“Oh, can we?” said Bird, clasping her hands involuntarily with her old gesture that expressed more joy than she could speak.

At the sound of the second voice, the young girl pushed back the brim of her drooping, rose-trimmed hat and looked up with clear, gray eyes. As she did so Bird recognized her as Marion Clarke, the daughter of the man who spent his summers in the stone house on the hillside beyond Northboro, and it was she who had passed Bird and Lammy on the roadside the day when she had left her old home and, carrying Twinkle, was going to Mrs. Lane’s.

But if Bird recognized Marion, the memory was on one side, as it is apt to be where one sees but few faces and the other many. This however did not prevent Marion from holding out her free hand to the younger girl, as she made room for her to pass between the boxes, saying, in a charming voice, low-keyed and softly modulated, yet without a touch of affectation: “If you are fond of flowers and can spare the time, perhaps you would help us this morning; so many of our friends have left the city that we are short-handed. Here is a little box your brother can sit on if he is tired.” Oh, that welcome touch of companionship, and that voice,—it made Bird almost choke, as she said:—

“Billy is my cousin, and I should love to tie the flowers, for Aunt Rose does not expect us back until noon.”

It was one of Marion Clarke’s strong points, young as she was, that she had insight as well as tact. She saw at a glance that these children were not of the ordinary class that play about the streets, interested in every passing novelty, merely because it is new, so she had given Bird a friendly greeting and asked her to help, instead of merely offering the children a bouquet and letting them pass on as objects of charity, no matter how light the gift.

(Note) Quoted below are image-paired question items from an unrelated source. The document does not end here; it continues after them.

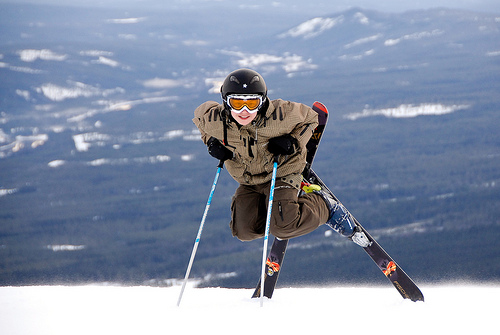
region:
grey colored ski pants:
[228, 173, 330, 252]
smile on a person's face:
[234, 113, 250, 121]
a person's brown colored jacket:
[188, 98, 317, 190]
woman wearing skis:
[161, 18, 381, 310]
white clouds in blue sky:
[12, 23, 39, 43]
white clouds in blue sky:
[155, 29, 183, 64]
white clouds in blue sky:
[280, 15, 322, 59]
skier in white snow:
[164, 57, 365, 326]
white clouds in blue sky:
[312, 13, 358, 57]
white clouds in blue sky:
[34, 39, 73, 74]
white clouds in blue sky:
[71, 65, 98, 107]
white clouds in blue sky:
[105, 10, 142, 44]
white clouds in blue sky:
[102, 57, 150, 99]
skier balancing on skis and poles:
[174, 69, 425, 302]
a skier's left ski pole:
[259, 158, 279, 300]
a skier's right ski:
[253, 100, 328, 298]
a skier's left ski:
[302, 166, 422, 303]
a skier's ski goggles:
[225, 95, 263, 111]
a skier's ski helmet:
[220, 70, 267, 93]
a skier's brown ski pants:
[231, 176, 330, 240]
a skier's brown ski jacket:
[192, 98, 317, 186]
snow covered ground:
[0, 285, 499, 333]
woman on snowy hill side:
[185, 59, 405, 323]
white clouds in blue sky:
[11, 19, 55, 63]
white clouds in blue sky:
[138, 13, 176, 54]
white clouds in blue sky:
[314, 22, 339, 56]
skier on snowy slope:
[184, 75, 355, 305]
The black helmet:
[209, 69, 265, 100]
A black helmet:
[212, 67, 266, 99]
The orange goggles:
[221, 92, 270, 110]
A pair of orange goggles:
[220, 91, 269, 107]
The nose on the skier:
[235, 105, 250, 117]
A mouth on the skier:
[236, 110, 258, 124]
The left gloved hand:
[198, 133, 238, 167]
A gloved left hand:
[203, 137, 237, 167]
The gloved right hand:
[259, 130, 310, 170]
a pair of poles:
[154, 137, 290, 318]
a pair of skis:
[232, 72, 439, 317]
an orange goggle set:
[221, 85, 263, 119]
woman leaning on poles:
[142, 62, 434, 311]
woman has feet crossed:
[196, 104, 425, 311]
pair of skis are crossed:
[226, 94, 450, 313]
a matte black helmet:
[203, 61, 282, 119]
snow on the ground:
[19, 268, 498, 333]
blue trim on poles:
[189, 145, 289, 214]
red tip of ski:
[310, 91, 345, 128]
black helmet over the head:
[217, 73, 269, 125]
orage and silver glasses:
[224, 93, 268, 110]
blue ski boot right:
[305, 160, 367, 242]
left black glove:
[200, 133, 238, 158]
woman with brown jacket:
[211, 91, 296, 188]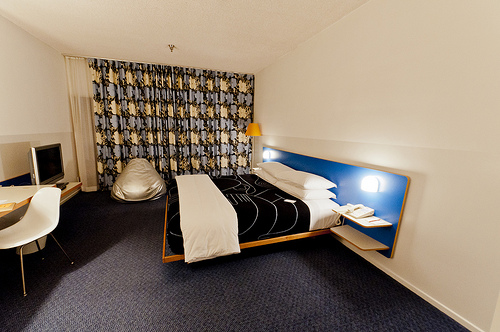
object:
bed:
[161, 144, 411, 263]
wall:
[255, 1, 498, 331]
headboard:
[261, 144, 413, 258]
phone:
[334, 203, 374, 226]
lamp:
[244, 122, 263, 170]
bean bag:
[112, 157, 168, 201]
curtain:
[87, 60, 258, 188]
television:
[32, 143, 66, 188]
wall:
[2, 16, 85, 185]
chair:
[0, 187, 74, 296]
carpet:
[1, 194, 464, 331]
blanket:
[175, 173, 240, 262]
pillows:
[277, 171, 338, 190]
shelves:
[331, 225, 390, 251]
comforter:
[166, 175, 309, 249]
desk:
[0, 181, 79, 228]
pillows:
[258, 160, 295, 178]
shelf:
[333, 204, 393, 228]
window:
[66, 54, 257, 191]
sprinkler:
[167, 43, 177, 53]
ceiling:
[0, 1, 358, 69]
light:
[360, 174, 388, 193]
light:
[262, 148, 281, 159]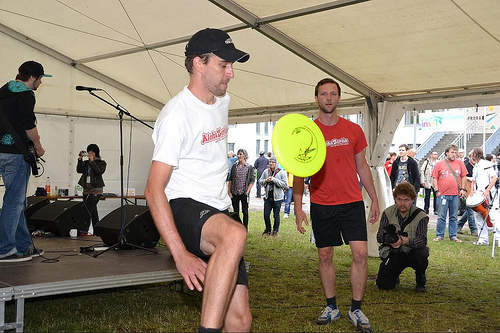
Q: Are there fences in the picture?
A: No, there are no fences.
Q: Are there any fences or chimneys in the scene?
A: No, there are no fences or chimneys.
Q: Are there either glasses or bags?
A: No, there are no glasses or bags.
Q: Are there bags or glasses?
A: No, there are no glasses or bags.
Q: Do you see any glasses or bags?
A: No, there are no glasses or bags.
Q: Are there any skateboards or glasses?
A: No, there are no glasses or skateboards.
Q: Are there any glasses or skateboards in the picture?
A: No, there are no glasses or skateboards.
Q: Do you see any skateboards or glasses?
A: No, there are no glasses or skateboards.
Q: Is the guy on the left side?
A: Yes, the guy is on the left of the image.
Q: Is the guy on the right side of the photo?
A: No, the guy is on the left of the image.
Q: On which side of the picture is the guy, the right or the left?
A: The guy is on the left of the image.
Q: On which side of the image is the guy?
A: The guy is on the left of the image.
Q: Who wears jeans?
A: The guy wears jeans.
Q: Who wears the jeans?
A: The guy wears jeans.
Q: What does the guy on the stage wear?
A: The guy wears jeans.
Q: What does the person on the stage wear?
A: The guy wears jeans.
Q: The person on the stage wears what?
A: The guy wears jeans.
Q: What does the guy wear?
A: The guy wears jeans.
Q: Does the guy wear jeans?
A: Yes, the guy wears jeans.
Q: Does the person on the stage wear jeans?
A: Yes, the guy wears jeans.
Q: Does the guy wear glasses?
A: No, the guy wears jeans.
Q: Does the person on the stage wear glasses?
A: No, the guy wears jeans.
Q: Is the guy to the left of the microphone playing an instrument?
A: Yes, the guy is playing an instrument.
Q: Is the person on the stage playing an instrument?
A: Yes, the guy is playing an instrument.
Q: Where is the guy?
A: The guy is on the stage.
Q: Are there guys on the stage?
A: Yes, there is a guy on the stage.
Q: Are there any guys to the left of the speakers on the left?
A: Yes, there is a guy to the left of the speakers.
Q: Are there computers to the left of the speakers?
A: No, there is a guy to the left of the speakers.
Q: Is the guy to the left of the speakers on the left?
A: Yes, the guy is to the left of the speakers.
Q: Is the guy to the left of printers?
A: No, the guy is to the left of the speakers.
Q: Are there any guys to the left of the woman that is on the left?
A: Yes, there is a guy to the left of the woman.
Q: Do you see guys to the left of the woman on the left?
A: Yes, there is a guy to the left of the woman.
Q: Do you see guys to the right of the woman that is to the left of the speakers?
A: No, the guy is to the left of the woman.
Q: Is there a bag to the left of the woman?
A: No, there is a guy to the left of the woman.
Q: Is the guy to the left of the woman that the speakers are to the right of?
A: Yes, the guy is to the left of the woman.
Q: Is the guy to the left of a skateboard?
A: No, the guy is to the left of the woman.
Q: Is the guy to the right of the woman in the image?
A: No, the guy is to the left of the woman.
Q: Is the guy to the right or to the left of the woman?
A: The guy is to the left of the woman.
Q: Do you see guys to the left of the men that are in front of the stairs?
A: Yes, there is a guy to the left of the men.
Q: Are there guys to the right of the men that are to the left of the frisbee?
A: No, the guy is to the left of the men.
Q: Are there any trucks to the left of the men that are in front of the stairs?
A: No, there is a guy to the left of the men.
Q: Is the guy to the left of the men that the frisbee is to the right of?
A: Yes, the guy is to the left of the men.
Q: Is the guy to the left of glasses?
A: No, the guy is to the left of the men.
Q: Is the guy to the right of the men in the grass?
A: No, the guy is to the left of the men.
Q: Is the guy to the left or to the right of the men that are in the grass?
A: The guy is to the left of the men.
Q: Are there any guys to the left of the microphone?
A: Yes, there is a guy to the left of the microphone.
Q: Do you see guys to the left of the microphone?
A: Yes, there is a guy to the left of the microphone.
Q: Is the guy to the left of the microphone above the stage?
A: Yes, the guy is to the left of the microphone.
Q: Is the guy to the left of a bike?
A: No, the guy is to the left of the microphone.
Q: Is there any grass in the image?
A: Yes, there is grass.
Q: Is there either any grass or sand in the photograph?
A: Yes, there is grass.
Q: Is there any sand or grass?
A: Yes, there is grass.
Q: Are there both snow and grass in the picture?
A: No, there is grass but no snow.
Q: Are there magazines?
A: No, there are no magazines.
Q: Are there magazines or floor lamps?
A: No, there are no magazines or floor lamps.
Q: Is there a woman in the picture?
A: Yes, there is a woman.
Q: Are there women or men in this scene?
A: Yes, there is a woman.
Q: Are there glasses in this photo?
A: No, there are no glasses.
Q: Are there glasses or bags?
A: No, there are no glasses or bags.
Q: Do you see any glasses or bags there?
A: No, there are no glasses or bags.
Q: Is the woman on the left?
A: Yes, the woman is on the left of the image.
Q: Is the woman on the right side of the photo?
A: No, the woman is on the left of the image.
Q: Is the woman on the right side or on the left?
A: The woman is on the left of the image.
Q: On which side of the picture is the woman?
A: The woman is on the left of the image.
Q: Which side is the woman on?
A: The woman is on the left of the image.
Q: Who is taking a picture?
A: The woman is taking a picture.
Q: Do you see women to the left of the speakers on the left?
A: Yes, there is a woman to the left of the speakers.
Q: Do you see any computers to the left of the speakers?
A: No, there is a woman to the left of the speakers.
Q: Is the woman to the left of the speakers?
A: Yes, the woman is to the left of the speakers.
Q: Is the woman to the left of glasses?
A: No, the woman is to the left of the speakers.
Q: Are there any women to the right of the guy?
A: Yes, there is a woman to the right of the guy.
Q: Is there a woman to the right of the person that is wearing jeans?
A: Yes, there is a woman to the right of the guy.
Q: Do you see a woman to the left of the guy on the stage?
A: No, the woman is to the right of the guy.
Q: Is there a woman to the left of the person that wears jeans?
A: No, the woman is to the right of the guy.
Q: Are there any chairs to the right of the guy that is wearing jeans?
A: No, there is a woman to the right of the guy.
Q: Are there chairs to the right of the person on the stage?
A: No, there is a woman to the right of the guy.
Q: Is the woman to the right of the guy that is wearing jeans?
A: Yes, the woman is to the right of the guy.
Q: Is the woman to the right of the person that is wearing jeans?
A: Yes, the woman is to the right of the guy.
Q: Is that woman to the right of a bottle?
A: No, the woman is to the right of the guy.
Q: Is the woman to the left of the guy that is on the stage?
A: No, the woman is to the right of the guy.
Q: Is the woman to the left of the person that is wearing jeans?
A: No, the woman is to the right of the guy.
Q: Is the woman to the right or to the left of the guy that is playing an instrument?
A: The woman is to the right of the guy.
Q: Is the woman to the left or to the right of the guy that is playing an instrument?
A: The woman is to the right of the guy.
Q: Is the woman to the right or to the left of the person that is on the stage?
A: The woman is to the right of the guy.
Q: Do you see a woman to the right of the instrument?
A: Yes, there is a woman to the right of the instrument.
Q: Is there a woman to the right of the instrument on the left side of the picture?
A: Yes, there is a woman to the right of the instrument.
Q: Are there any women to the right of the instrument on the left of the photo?
A: Yes, there is a woman to the right of the instrument.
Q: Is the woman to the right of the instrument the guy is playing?
A: Yes, the woman is to the right of the instrument.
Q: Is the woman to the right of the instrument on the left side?
A: Yes, the woman is to the right of the instrument.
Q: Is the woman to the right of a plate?
A: No, the woman is to the right of the instrument.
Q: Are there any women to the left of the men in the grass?
A: Yes, there is a woman to the left of the men.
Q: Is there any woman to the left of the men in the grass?
A: Yes, there is a woman to the left of the men.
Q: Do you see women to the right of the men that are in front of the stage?
A: No, the woman is to the left of the men.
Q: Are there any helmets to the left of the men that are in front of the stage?
A: No, there is a woman to the left of the men.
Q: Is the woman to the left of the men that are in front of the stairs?
A: Yes, the woman is to the left of the men.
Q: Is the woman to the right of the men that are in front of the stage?
A: No, the woman is to the left of the men.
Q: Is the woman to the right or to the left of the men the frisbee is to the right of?
A: The woman is to the left of the men.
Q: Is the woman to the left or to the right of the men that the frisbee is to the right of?
A: The woman is to the left of the men.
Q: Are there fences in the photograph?
A: No, there are no fences.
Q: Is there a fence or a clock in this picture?
A: No, there are no fences or clocks.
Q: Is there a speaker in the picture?
A: Yes, there are speakers.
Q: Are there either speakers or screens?
A: Yes, there are speakers.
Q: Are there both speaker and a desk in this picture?
A: No, there are speakers but no desks.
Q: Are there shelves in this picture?
A: No, there are no shelves.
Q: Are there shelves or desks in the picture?
A: No, there are no shelves or desks.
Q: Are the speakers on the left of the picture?
A: Yes, the speakers are on the left of the image.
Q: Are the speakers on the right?
A: No, the speakers are on the left of the image.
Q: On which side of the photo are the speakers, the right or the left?
A: The speakers are on the left of the image.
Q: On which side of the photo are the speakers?
A: The speakers are on the left of the image.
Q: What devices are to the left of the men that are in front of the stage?
A: The devices are speakers.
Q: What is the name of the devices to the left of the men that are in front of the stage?
A: The devices are speakers.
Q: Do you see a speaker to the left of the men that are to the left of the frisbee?
A: Yes, there are speakers to the left of the men.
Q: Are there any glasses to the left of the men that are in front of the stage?
A: No, there are speakers to the left of the men.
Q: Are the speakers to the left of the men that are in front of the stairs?
A: Yes, the speakers are to the left of the men.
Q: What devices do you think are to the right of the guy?
A: The devices are speakers.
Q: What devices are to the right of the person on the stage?
A: The devices are speakers.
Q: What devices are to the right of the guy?
A: The devices are speakers.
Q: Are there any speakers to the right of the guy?
A: Yes, there are speakers to the right of the guy.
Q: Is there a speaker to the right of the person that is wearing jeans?
A: Yes, there are speakers to the right of the guy.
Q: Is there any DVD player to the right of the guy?
A: No, there are speakers to the right of the guy.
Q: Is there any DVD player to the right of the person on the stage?
A: No, there are speakers to the right of the guy.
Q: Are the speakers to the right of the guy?
A: Yes, the speakers are to the right of the guy.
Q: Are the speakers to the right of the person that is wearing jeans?
A: Yes, the speakers are to the right of the guy.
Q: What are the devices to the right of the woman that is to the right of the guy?
A: The devices are speakers.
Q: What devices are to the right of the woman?
A: The devices are speakers.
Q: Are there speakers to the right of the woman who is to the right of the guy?
A: Yes, there are speakers to the right of the woman.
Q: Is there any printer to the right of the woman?
A: No, there are speakers to the right of the woman.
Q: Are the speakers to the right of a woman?
A: Yes, the speakers are to the right of a woman.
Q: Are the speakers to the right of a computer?
A: No, the speakers are to the right of a woman.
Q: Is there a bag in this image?
A: No, there are no bags.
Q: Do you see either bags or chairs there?
A: No, there are no bags or chairs.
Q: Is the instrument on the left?
A: Yes, the instrument is on the left of the image.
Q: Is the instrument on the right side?
A: No, the instrument is on the left of the image.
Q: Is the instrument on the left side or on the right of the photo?
A: The instrument is on the left of the image.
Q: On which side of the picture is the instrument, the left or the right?
A: The instrument is on the left of the image.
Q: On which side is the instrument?
A: The instrument is on the left of the image.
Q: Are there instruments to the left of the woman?
A: Yes, there is an instrument to the left of the woman.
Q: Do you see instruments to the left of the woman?
A: Yes, there is an instrument to the left of the woman.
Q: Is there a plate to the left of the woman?
A: No, there is an instrument to the left of the woman.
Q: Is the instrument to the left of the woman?
A: Yes, the instrument is to the left of the woman.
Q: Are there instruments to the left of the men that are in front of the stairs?
A: Yes, there is an instrument to the left of the men.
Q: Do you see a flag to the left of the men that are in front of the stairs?
A: No, there is an instrument to the left of the men.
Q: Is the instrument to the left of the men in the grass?
A: Yes, the instrument is to the left of the men.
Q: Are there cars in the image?
A: No, there are no cars.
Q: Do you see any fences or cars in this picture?
A: No, there are no cars or fences.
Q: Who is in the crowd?
A: The people are in the crowd.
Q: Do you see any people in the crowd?
A: Yes, there are people in the crowd.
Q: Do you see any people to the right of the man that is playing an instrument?
A: Yes, there are people to the right of the man.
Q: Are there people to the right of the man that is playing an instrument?
A: Yes, there are people to the right of the man.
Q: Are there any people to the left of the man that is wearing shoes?
A: No, the people are to the right of the man.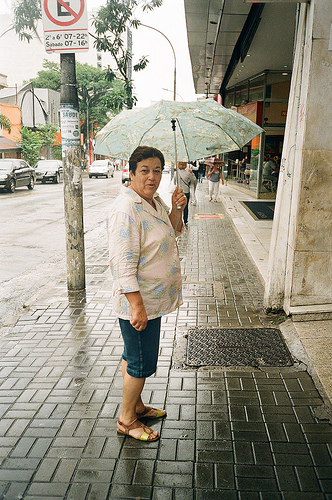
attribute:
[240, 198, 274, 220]
mat — black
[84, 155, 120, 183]
van — white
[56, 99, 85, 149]
flyer — green, white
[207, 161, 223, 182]
shirt — blue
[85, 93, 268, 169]
umbrella — unfolded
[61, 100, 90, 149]
sign — red, black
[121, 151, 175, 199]
face — person's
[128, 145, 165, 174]
hair — dark brown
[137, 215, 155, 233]
flower — white, blue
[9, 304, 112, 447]
bricks — brown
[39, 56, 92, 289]
pole — wooden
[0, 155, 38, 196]
car — black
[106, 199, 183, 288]
shirt — pink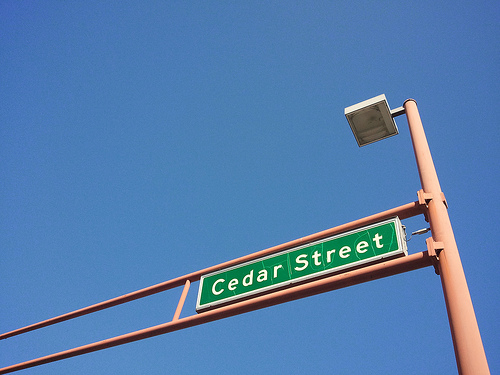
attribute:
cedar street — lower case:
[208, 222, 389, 294]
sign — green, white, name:
[193, 213, 412, 314]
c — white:
[208, 272, 227, 302]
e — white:
[223, 272, 240, 295]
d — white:
[238, 267, 257, 292]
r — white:
[270, 262, 288, 282]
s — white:
[293, 253, 311, 275]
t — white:
[309, 247, 323, 271]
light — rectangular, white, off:
[336, 92, 403, 152]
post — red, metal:
[396, 90, 480, 330]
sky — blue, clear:
[90, 34, 281, 192]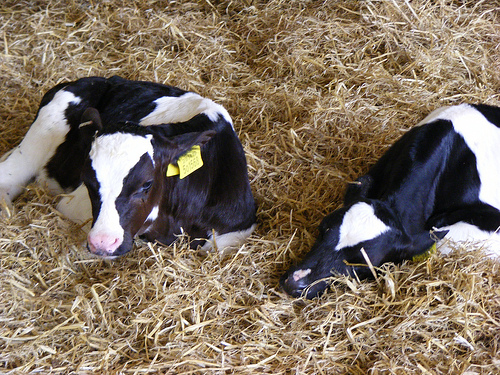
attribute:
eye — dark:
[136, 177, 153, 193]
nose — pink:
[89, 230, 119, 250]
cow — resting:
[1, 74, 259, 260]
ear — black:
[153, 131, 210, 165]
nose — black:
[278, 271, 323, 302]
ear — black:
[405, 216, 446, 266]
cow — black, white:
[281, 83, 499, 323]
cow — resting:
[4, 64, 262, 284]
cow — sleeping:
[270, 94, 490, 324]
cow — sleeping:
[260, 89, 499, 309]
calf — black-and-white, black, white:
[4, 68, 260, 279]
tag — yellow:
[168, 146, 208, 183]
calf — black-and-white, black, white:
[277, 81, 497, 307]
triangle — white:
[324, 197, 400, 257]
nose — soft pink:
[81, 229, 121, 264]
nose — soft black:
[274, 263, 312, 308]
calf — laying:
[284, 95, 495, 300]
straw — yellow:
[1, 0, 497, 373]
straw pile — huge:
[0, 2, 500, 372]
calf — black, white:
[280, 135, 483, 288]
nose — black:
[284, 269, 306, 301]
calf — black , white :
[69, 171, 129, 279]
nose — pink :
[64, 207, 182, 295]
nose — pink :
[67, 203, 129, 281]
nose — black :
[287, 248, 338, 322]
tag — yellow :
[147, 124, 224, 197]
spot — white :
[315, 176, 395, 272]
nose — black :
[286, 174, 399, 334]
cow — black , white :
[242, 68, 471, 342]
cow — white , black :
[40, 70, 285, 288]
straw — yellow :
[37, 227, 473, 367]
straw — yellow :
[29, 210, 452, 365]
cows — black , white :
[39, 40, 475, 319]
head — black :
[60, 116, 171, 250]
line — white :
[134, 90, 162, 196]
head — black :
[231, 143, 427, 349]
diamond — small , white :
[317, 179, 408, 269]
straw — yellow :
[58, 251, 394, 360]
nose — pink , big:
[69, 177, 151, 295]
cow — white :
[29, 68, 302, 290]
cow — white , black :
[291, 107, 446, 323]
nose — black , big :
[246, 212, 393, 361]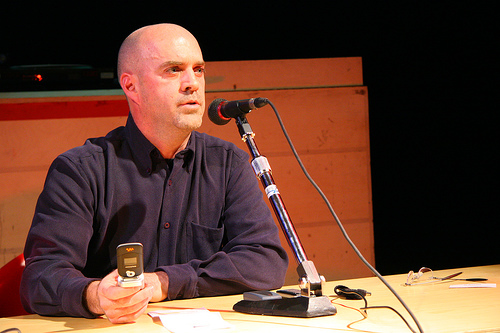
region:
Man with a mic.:
[63, 1, 368, 296]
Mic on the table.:
[210, 102, 357, 325]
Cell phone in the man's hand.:
[60, 217, 237, 307]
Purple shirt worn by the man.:
[11, 127, 223, 301]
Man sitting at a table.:
[32, 27, 467, 329]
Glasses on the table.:
[368, 224, 472, 281]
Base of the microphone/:
[216, 257, 305, 329]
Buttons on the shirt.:
[140, 141, 213, 289]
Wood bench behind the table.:
[260, 57, 409, 189]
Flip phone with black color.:
[107, 228, 160, 305]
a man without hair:
[105, 20, 216, 145]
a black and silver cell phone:
[115, 236, 140, 301]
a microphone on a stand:
[204, 89, 314, 319]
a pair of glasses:
[396, 247, 448, 305]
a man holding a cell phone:
[11, 29, 245, 321]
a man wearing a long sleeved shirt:
[12, 20, 214, 305]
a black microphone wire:
[261, 85, 426, 329]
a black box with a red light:
[17, 61, 52, 103]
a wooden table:
[227, 265, 490, 330]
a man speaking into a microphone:
[85, 14, 235, 201]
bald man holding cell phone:
[22, 15, 291, 317]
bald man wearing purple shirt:
[13, 19, 299, 325]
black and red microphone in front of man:
[206, 85, 336, 327]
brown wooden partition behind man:
[6, 44, 396, 316]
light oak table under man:
[3, 252, 498, 329]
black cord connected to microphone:
[253, 94, 443, 331]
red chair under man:
[1, 245, 62, 314]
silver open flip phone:
[112, 233, 154, 315]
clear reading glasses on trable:
[403, 260, 468, 290]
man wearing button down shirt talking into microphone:
[18, 16, 300, 325]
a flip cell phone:
[111, 237, 161, 291]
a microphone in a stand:
[196, 90, 304, 131]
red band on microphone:
[203, 91, 236, 121]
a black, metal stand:
[220, 91, 335, 326]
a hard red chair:
[1, 237, 65, 324]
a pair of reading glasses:
[393, 252, 498, 290]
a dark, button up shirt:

When Bird replied in direct and courteous speech, Marion knew that she had read aright. An ordinary street child of that region would have said, “I dunno ’s I will,” or “What ’ll ye give me ’f I do?” or perhaps declined wholly to answer and bolted off after grabbing a handful of flowers.

“Aunt Laura, will you let us have some string? There, see, it is cut in lengths, so that you can twist it around twice and tie it so. I do wish people would tie up their flowers before they send them, they would keep so much better; but as they do not, we have to manage as best we may.

“Oh, how nicely you do it,” she continued, as Bird held up her first effort for approval,—a dainty bouquet of mignonette, a white rose, and some pink sweet-william, with a curved spray of honeysuckle to break the stiffness.

“So many people put the wrong colours together, and tie the flowers so tight that it seems as if it must choke the dear things,—see, like this,” and Marion held up a bunch in which scarlet poppies and crimson roses were packed closely together without a leaf of green.

“Yes, I understand; those colours—hurt,” Bird answered, groping for a word and finding exactly the right one.